Check whether repositories are isolated from daily admin traffic. Review firewall rules, SSH access, local groups, sudo rules, and any SMB or NFS exposure. If you use hardened Linux repositories or object storage with retention lock, ask for proof that delete attempts fail during the immutable window. A design diagram is not proof. A blocked delete action, with logs, is proof.
Immutability is real only when a planned delete fails and the audit trail shows why.
Ask auditors to verify three things in plain terms. First, can an attacker who lands in Active Directory reach the repository? Second, can one person change backup jobs and delete backup data? Third, does the immutable period cover realistic dwell time, not a best-case guess? Since ransomware crews still move fast, short retention windows often collapse when teams need them most.
Signs of weak configuration are easy to spot. A Windows repository is joined to the same domain as production. Root or local admin access is shared. The backup console, hypervisor, and storage all trust the same admin identity. Repository changes don’t create alerts. For MSPs, this matters even more, because supply chain attacks still target provider tooling and shared management paths.
Veeam’s backup resiliency guidance is useful here, but auditors still need local evidence. Collect repository settings, immutable retention values, access control exports, network diagrams, and logs that show who changed storage settings and when.
Prove recovery readiness with tested restores and clean evidence
Backups exist for recovery, so the audit must test recovery under stress. A green job history is not enough. Teams should run isolated restore tests for identity services, core apps, and one high-value database tier. Veeam documents testing restore plans and recovery verification options and tests, but many audits stop before this step.

A good recovery drill follows a short chain:
- Restore one identity system into an isolated lab and verify logon works.
- Restore one tier-1 application with its database and dependencies.
- Run health checks, malware scans, and app-level verification scripts.
- Record actual RTO, actual RPO, operator steps, and every failure.
That last item matters most. If the runbook says 30 minutes and the test takes two hours, the audit has found something useful. Collect screenshots, exported logs, test reports, hash or file validation output, and the exact operator notes used during the drill.
Logging also belongs in the recovery section, because recovery teams need clean visibility during an incident. Verify alerts for failed logons, repository changes, service restarts, storage extent removal, and unexpected configuration exports. Keep copies outside the backup server itself.

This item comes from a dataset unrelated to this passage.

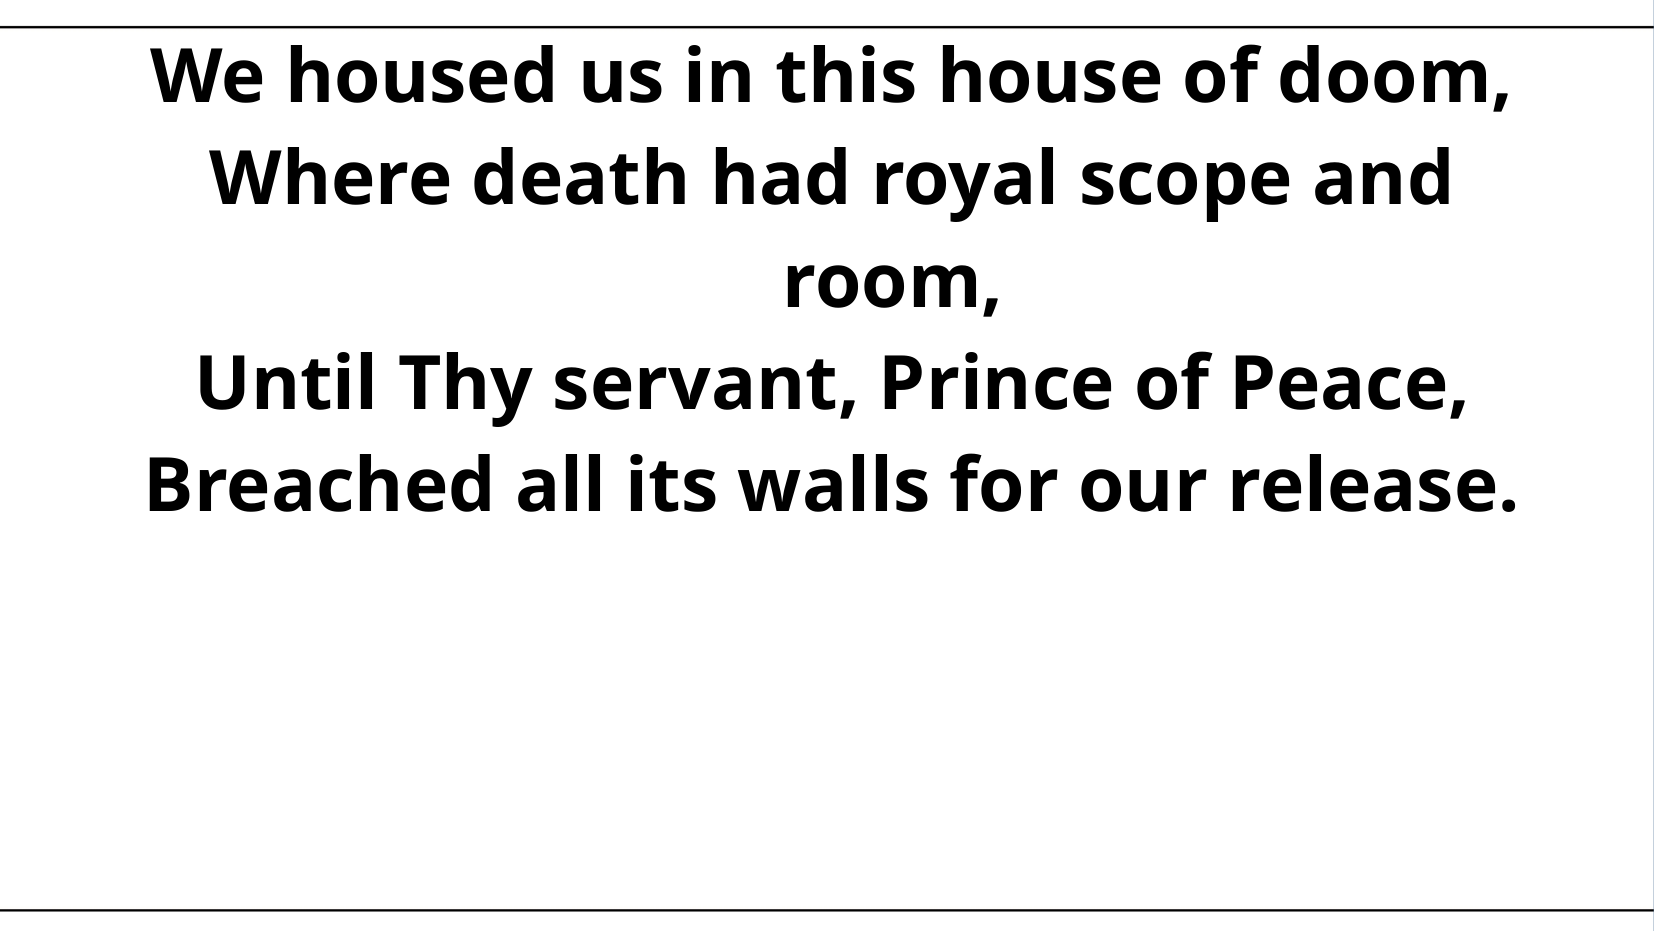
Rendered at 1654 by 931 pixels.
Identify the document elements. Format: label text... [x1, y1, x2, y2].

text_box We housed us in this house of doom, Where death had royal scope and room, Until Thy servant, Prince of Peace, Breached all its walls for our release. [90, 15, 1576, 430]
picture [0, 0, 1654, 931]
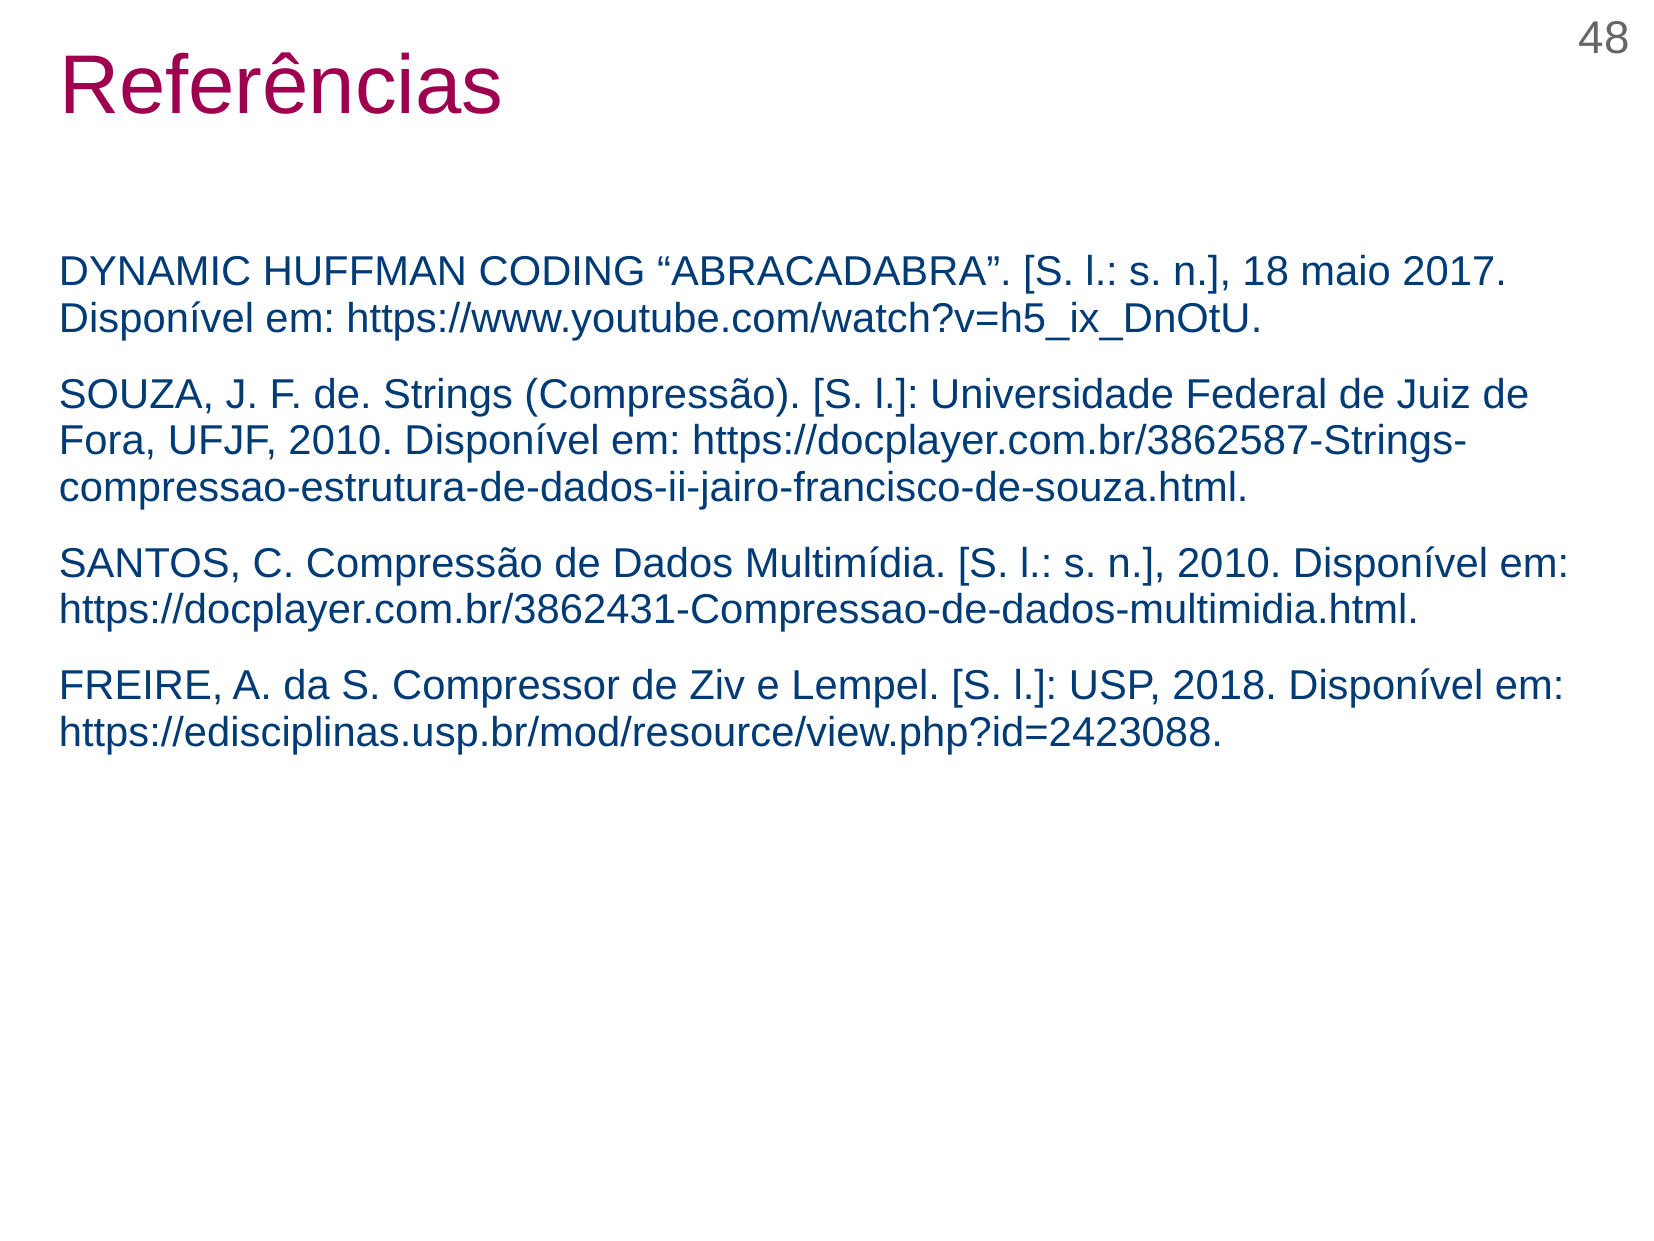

If an attacker can wipe the box and its logs together, the audit trail disappears with it.
A solid Veeam security audit ends with evidence that the team can restore safely, spot tampering quickly, and explain gaps without hand-waving.
A backup that survives ransomware but fails in testing still fails the business.
The strongest result is simple: your Veeam security audit should prove that backup admins are constrained, backup data is hard to alter, and restores work under realistic conditions. If any one of those breaks, recovery becomes guesswork.